[TEXT BLOCK]
-- Opening Marker --

OpenAI, the leading artificial intelligence (AI) firm, recently unveiled its generative large language model (LLM) GPT-4o in May during its Spring Update.
GPT-4o is a type of Omni model with capabilities such as speech-to-speech assistance and voice guidance. This natively multimodal model can also understand speech directly without converting it into text.
OpenAI is now set to make a limited 'alpha' roll-out of its Advanced Voice feature.
Read more: OpenAI unveils GPT-4o mini — Here’s what we know so far
What is GPT-4o Advanced Voice feature?
GPT-4o Advanced Voice is an updated version of the recently unveiled French model, Moshi. It can create custom character voices, generate sound effects while telling a story, and even act as a live translator.

-- Closing Marker --

[GIVEN DATA]
-- Opening Marker --

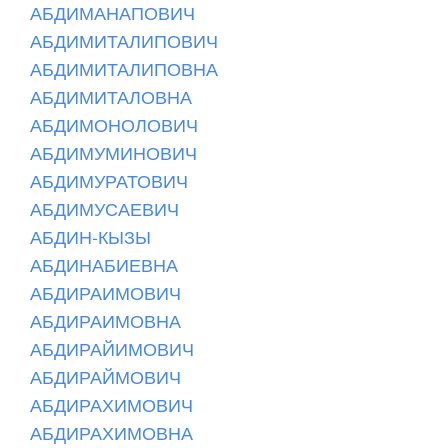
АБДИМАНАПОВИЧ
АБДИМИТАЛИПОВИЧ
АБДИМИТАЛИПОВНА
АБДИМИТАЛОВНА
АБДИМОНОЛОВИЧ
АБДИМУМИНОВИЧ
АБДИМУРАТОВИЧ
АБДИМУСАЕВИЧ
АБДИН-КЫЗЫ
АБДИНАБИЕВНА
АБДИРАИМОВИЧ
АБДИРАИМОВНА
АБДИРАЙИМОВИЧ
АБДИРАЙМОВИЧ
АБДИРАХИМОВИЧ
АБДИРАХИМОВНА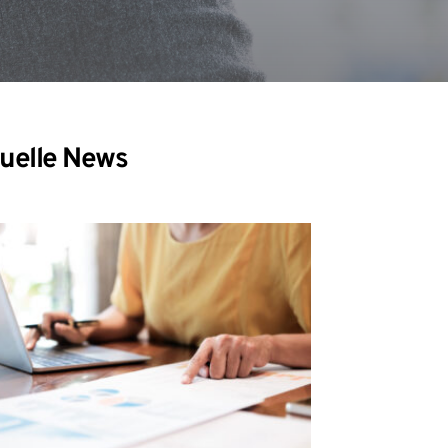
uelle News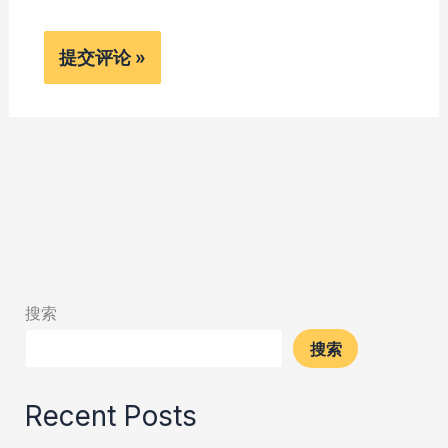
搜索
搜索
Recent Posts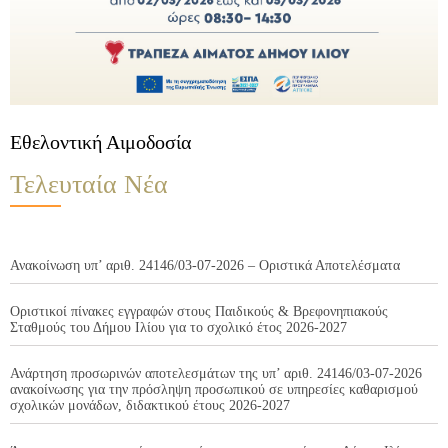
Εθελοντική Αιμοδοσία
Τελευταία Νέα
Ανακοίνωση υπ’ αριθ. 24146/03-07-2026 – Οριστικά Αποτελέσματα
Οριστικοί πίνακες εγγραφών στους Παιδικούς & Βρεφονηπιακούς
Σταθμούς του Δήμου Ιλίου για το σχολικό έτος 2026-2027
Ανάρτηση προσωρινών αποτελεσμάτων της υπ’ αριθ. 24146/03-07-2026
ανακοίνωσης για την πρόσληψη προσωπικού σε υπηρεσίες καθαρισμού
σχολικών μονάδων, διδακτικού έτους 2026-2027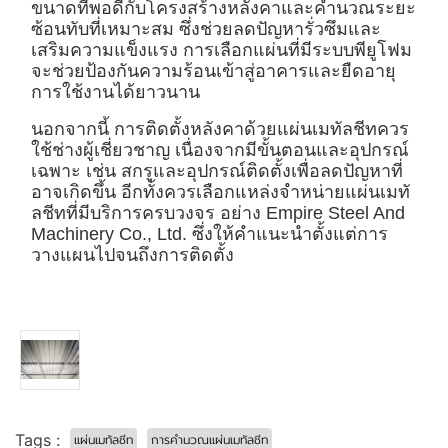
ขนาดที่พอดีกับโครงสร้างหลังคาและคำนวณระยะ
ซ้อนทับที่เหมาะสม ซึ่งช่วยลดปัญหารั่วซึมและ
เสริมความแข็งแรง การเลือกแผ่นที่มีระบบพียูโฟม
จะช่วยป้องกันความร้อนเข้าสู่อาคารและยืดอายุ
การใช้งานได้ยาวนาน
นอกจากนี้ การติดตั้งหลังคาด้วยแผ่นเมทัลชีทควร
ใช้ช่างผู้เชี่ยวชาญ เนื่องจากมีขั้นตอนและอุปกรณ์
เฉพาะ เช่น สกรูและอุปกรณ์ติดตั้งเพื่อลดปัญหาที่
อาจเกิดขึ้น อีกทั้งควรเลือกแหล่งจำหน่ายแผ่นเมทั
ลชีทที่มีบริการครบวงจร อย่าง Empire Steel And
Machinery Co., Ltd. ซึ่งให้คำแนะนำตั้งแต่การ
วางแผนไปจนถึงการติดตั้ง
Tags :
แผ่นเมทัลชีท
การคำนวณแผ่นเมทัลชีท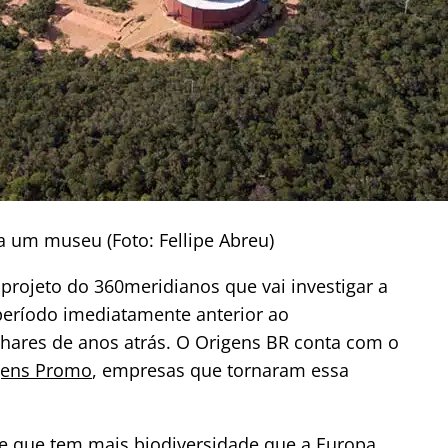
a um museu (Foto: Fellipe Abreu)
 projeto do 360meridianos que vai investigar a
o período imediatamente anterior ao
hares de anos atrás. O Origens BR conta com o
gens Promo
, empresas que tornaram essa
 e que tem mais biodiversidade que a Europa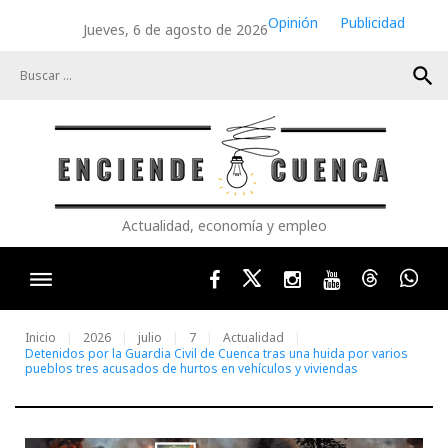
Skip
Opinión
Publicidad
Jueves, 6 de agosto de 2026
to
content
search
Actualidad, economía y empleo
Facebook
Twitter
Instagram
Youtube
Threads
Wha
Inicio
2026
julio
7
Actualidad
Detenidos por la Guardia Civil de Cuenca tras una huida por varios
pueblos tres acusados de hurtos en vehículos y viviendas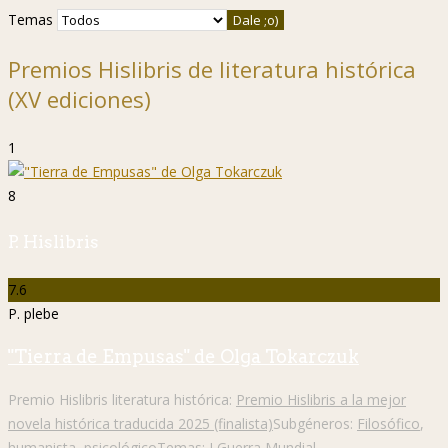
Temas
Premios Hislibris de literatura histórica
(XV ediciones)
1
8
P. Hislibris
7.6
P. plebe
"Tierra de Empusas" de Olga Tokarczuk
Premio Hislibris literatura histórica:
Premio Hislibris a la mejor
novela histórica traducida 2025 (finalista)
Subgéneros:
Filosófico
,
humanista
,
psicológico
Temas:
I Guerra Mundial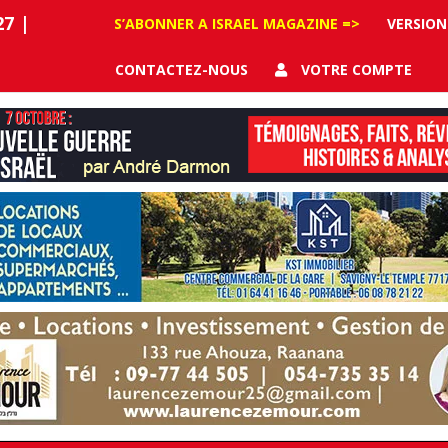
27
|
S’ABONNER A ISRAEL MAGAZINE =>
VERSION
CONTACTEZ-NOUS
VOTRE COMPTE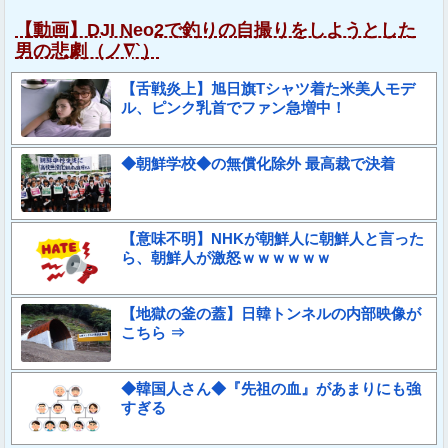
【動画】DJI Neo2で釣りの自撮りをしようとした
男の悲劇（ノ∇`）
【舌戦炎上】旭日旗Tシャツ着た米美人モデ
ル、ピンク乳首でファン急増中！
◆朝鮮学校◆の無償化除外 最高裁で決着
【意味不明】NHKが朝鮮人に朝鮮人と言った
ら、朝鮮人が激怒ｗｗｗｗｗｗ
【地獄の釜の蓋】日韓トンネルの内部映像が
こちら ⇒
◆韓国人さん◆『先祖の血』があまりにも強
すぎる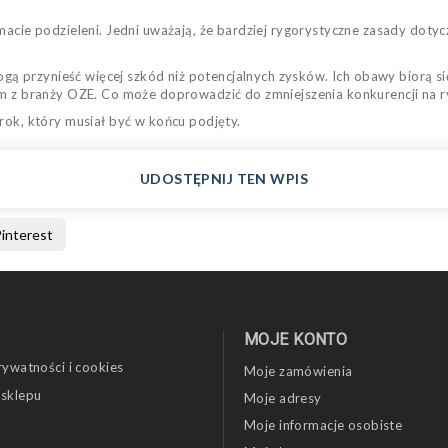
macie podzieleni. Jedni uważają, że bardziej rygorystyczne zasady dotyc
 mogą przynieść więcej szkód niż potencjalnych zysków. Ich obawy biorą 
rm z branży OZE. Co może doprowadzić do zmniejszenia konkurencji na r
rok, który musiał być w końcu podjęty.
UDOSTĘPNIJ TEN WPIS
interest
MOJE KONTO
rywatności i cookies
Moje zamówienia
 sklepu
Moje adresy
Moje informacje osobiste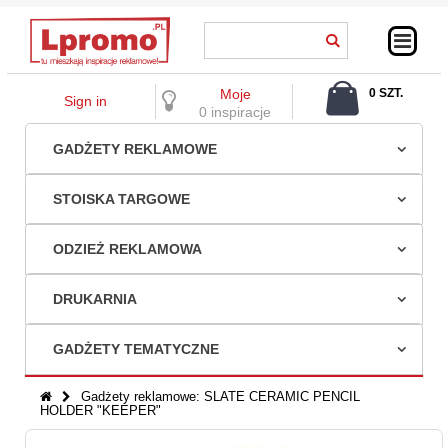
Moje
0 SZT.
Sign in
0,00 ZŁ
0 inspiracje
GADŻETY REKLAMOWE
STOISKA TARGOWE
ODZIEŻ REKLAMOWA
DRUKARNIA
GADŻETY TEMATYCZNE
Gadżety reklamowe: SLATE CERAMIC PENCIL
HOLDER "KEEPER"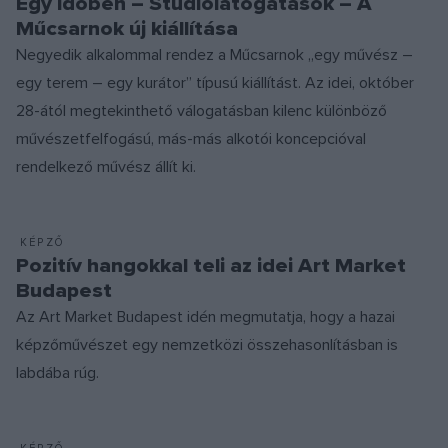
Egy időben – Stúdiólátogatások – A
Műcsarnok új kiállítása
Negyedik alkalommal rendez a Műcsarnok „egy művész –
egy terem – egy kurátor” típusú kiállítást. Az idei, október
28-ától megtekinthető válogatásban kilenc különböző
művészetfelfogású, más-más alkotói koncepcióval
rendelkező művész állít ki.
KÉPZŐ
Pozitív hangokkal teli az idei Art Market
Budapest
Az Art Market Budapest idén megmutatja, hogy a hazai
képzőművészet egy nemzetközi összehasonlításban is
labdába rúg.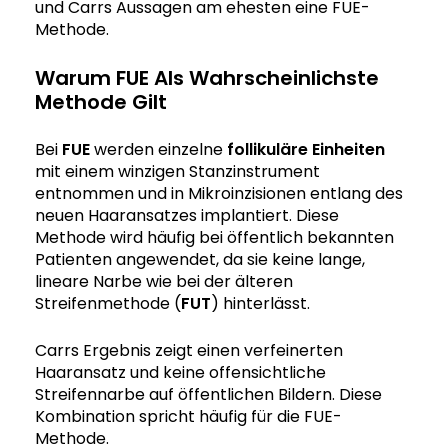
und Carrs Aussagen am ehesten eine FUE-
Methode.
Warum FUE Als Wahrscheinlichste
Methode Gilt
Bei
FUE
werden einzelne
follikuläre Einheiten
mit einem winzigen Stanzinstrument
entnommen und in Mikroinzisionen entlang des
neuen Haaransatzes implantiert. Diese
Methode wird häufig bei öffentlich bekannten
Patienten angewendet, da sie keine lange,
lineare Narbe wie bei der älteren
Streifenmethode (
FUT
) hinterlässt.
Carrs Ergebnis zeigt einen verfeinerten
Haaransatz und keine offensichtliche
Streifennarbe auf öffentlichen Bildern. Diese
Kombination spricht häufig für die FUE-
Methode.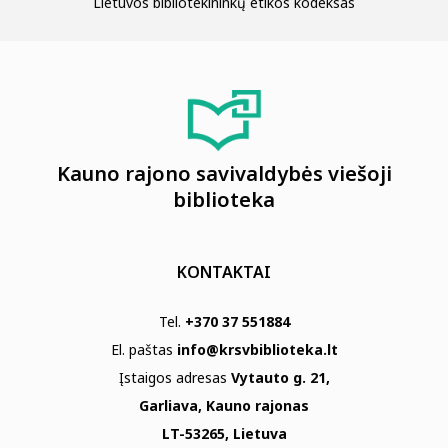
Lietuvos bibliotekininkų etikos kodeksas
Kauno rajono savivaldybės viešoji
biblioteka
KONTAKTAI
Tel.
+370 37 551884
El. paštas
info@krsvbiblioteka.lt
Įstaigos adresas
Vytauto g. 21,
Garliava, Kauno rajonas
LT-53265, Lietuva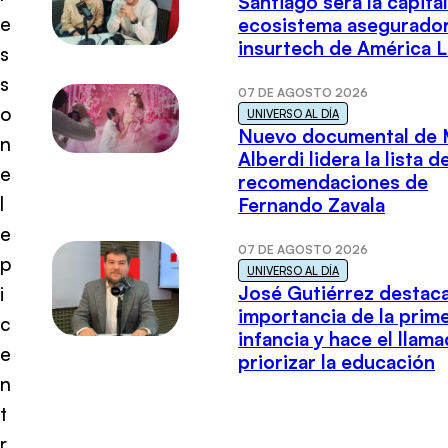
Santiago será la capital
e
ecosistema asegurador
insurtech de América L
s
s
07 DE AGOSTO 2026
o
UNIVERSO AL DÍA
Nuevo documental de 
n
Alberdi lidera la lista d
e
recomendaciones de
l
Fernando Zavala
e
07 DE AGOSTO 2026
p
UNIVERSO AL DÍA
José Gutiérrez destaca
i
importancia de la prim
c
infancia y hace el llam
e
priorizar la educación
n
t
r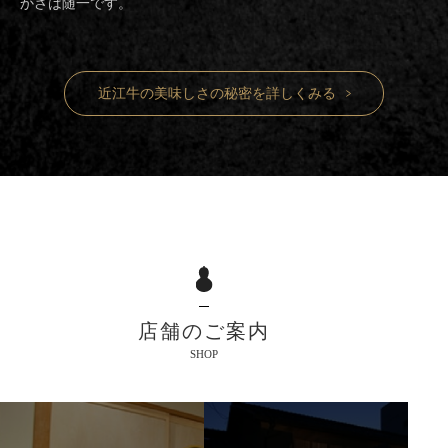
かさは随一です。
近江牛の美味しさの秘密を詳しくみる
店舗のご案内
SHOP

-- Closing Marker --

[QUESTIONS TO ANSWER]
A – Which capabilities does the GPT-4o article list for the Advanced Voice feature?
B – Answer these questions about the GPT-4o article, one line each:
(i) When and at what event did OpenAI unveil GPT-4o?
(ii) What kind of roll-out of Advanced Voice is OpenAI now set to make?
(iii) What can GPT-4o understand directly without converting it into text?
C – Carry the GPT-4o article forward from its last sentence.

[ANSWERS FOR EACH ITEM]
A –
- Creating custom character voices
- Generating sound effects while telling a story
- Acting as a live translator

B –
(i) In May, during its Spring Update.
(ii) A limited 'alpha' roll-out.
(iii) Speech.

C –
This feature makes GPT-4o both faster and more accurate as a voice assistant, allowing it to pick up on tone and vocal nuances during a conversation. It also acts as a patient language teacher, with the ability to correct pronunciation and help improve accents.
Release date
The feature will be accessible to initial users in the upcoming weeks, according to OpenAI CEO Sam Altman. He further stated that although users have been waiting for access for a long time, safety testing is necessary. Therefore, it will be released to trusted users first, with availability for other users expected later in the autumn.